BIG #193

Publié le 03 mars 2023

Le code a changé

Fin de cycle ou fin d’un monde ? En tout état de cause, la période est aux grandes tectoniques des plaques. Dans un environnement relativement inédit, l’immobilier se débat entre tant d’injonctions contradictoires qu’il lui est parfois difficile de garder le cap. Les conditions financières – avec une hausse brutale des taux d’intérêt et une volatilité forte – ont changé. Les conditions économiques – avec le retour de l’inflation que les moins de 25 ans ne peuvent pas connaître – ont changé. Les conditions géopolitiques – avec la guerre entre l’Ukraine et la Russie qui alimente notamment des tensions sur l’énergie – ont changé. Ce sont ces ruptures de cycles que l’industrie immobilière traverse de front.

Le grand écart est partout. Sur le front des segments, le marché de l’investissement est à l’arrêt tandis que le marché de la location bat des records jamais atteints à Paris intra-muros et se lamente une fois le Périphérique passé. Sur le front des classes d’actifs, les trajectoires des produits s’affolent. On crie haro sur les centres commerciaux et on alerte sur la surchauffe du produit logistique. On se dispute pour emporter de l’hôtellerie et de la résidence gérée pour compenser l’absence chronique de logements dans les portefeuilles des investisseurs alors même que la pénurie est installée et organisée sur ce marché. Quant au bureau, que déduire d’un actif parisien qui tutoie les sommets quand d’autres, moins bien placés, dévissent lourdement. À l’heure où la France pourrait se diriger lentement, mais sûrement, vers de nouveaux modes et de nouveaux temps de travail. Sur le front des acteurs, enfin, la transition est en marche, hésitant encore entre une industrie d’héritage et le monde des PropTechs dont les survivants profitables sont finalement peau de chagrin.

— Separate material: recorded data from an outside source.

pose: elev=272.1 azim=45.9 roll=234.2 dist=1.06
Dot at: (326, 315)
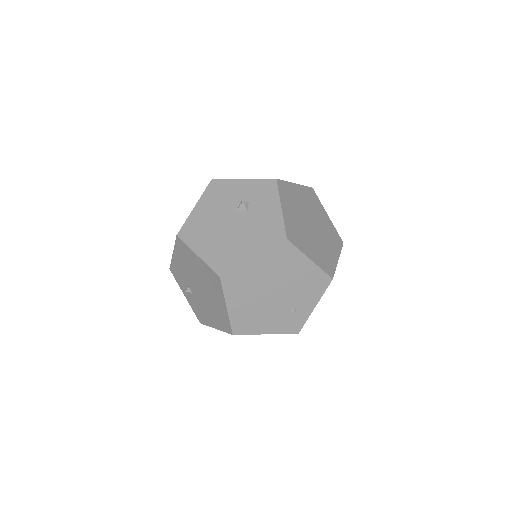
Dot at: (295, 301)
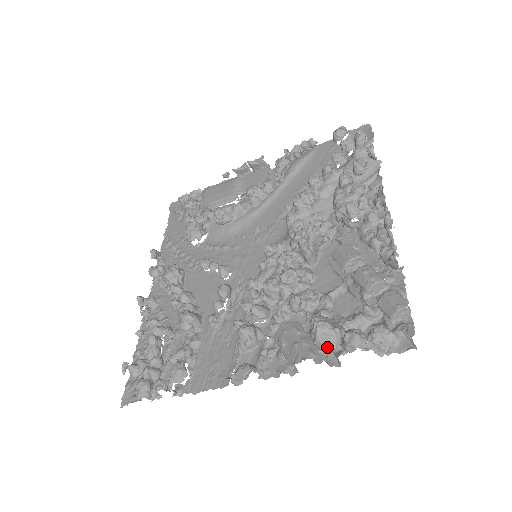
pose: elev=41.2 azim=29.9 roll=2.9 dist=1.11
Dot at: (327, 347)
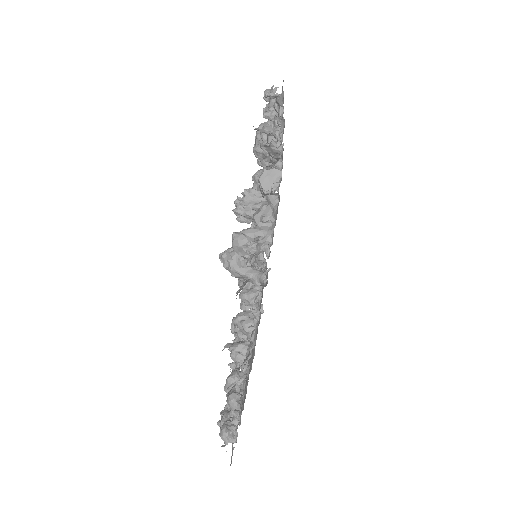
Dot at: (241, 270)
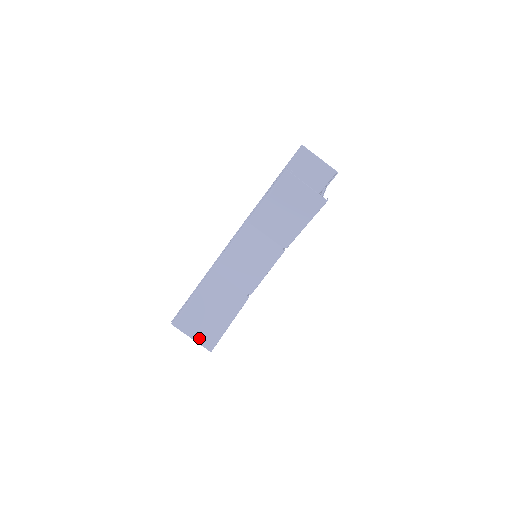
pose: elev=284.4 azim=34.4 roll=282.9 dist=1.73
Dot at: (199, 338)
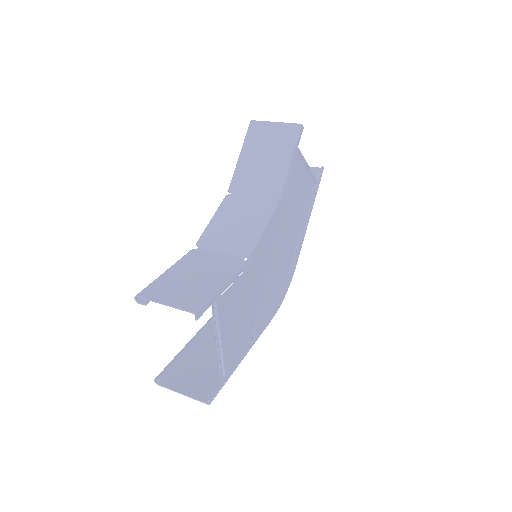
Dot at: (176, 302)
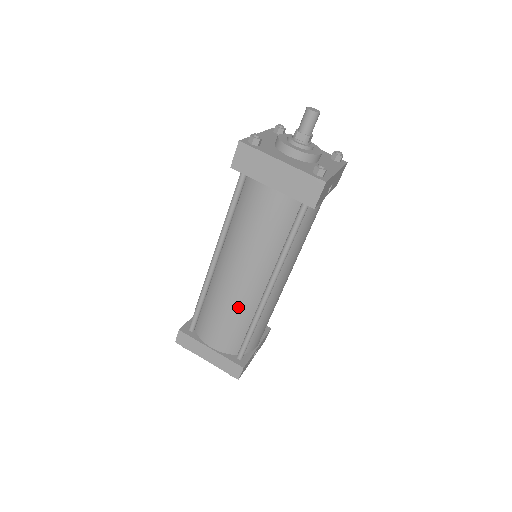
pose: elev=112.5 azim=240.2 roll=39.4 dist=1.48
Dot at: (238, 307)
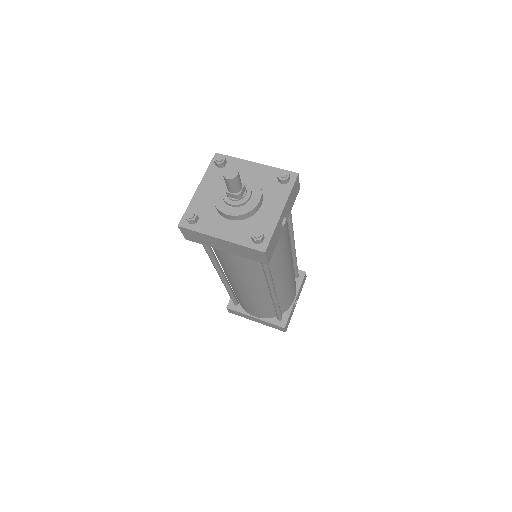
Dot at: (257, 301)
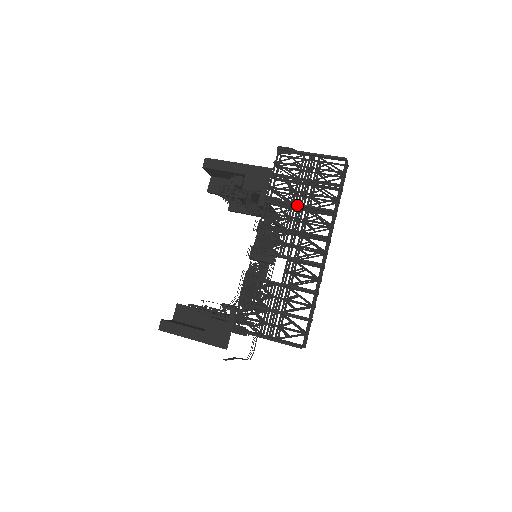
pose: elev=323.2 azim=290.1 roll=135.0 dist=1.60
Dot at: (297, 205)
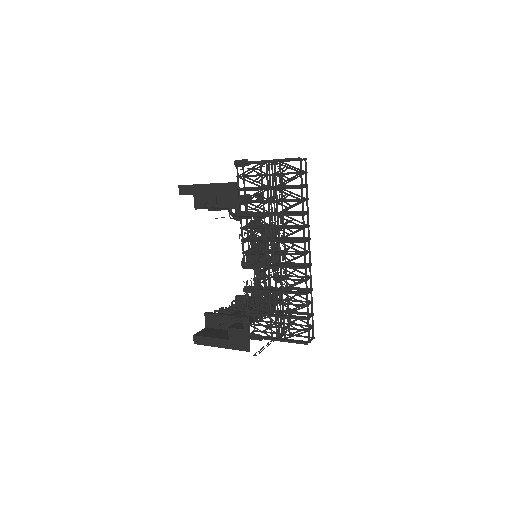
Dot at: (268, 216)
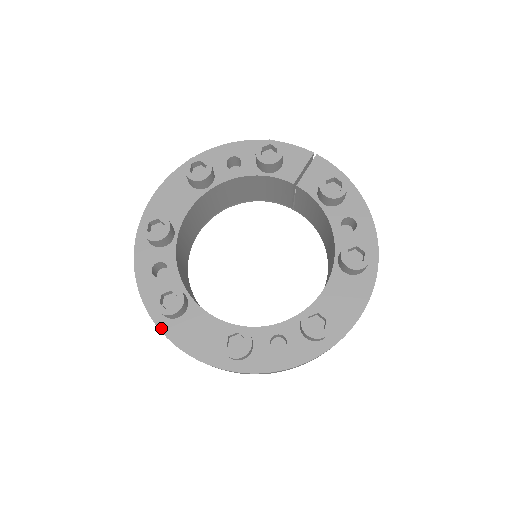
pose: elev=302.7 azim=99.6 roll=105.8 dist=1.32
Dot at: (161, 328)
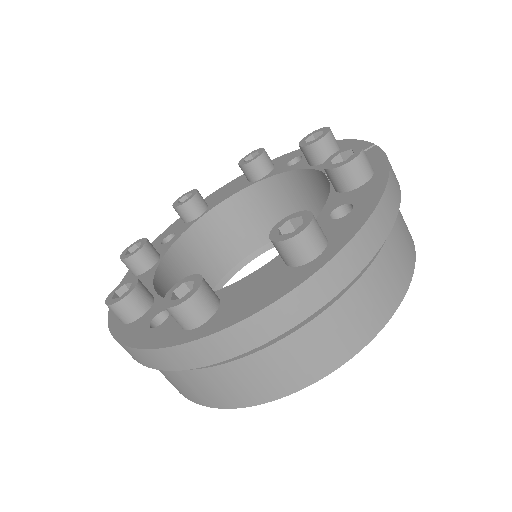
Dot at: (123, 281)
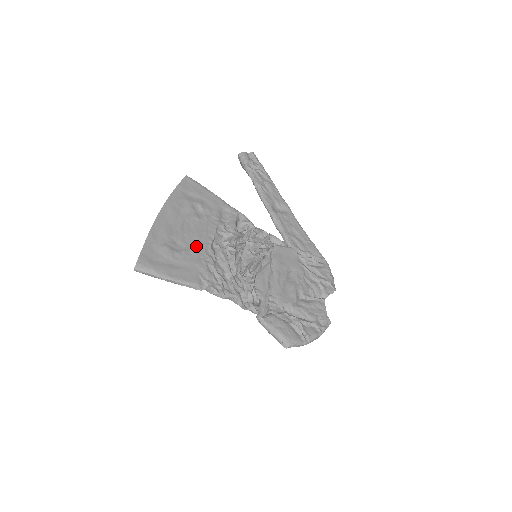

L’immobilier vient de changer de cycle, ou plutôt de monde, celui de l’argent facile et des valorisations élevées, ouvrant une période d’incertitudes, mais aussi d’opportunités où une nouvelle échelle de valeurs devrait s’instaurer. C’est peut-être le retour d’une certaine hiérarchie des actifs, des prix et des stratégies. Aucun acteur de l’immobilier local ou global ne pourra en tout cas faire l’économie d’une stratégie ESG. Après le malthusianisme des années 1980, la destruction créatrice de valeur des années 2010, les prochaines décennies se construiront dans l’immobilier à l’aune du nouveau « driver » du changement climatique, pour reprendre la comparaison avancée par Béatrice Guedj, Head of Research chez Swiss Life Asset Managers.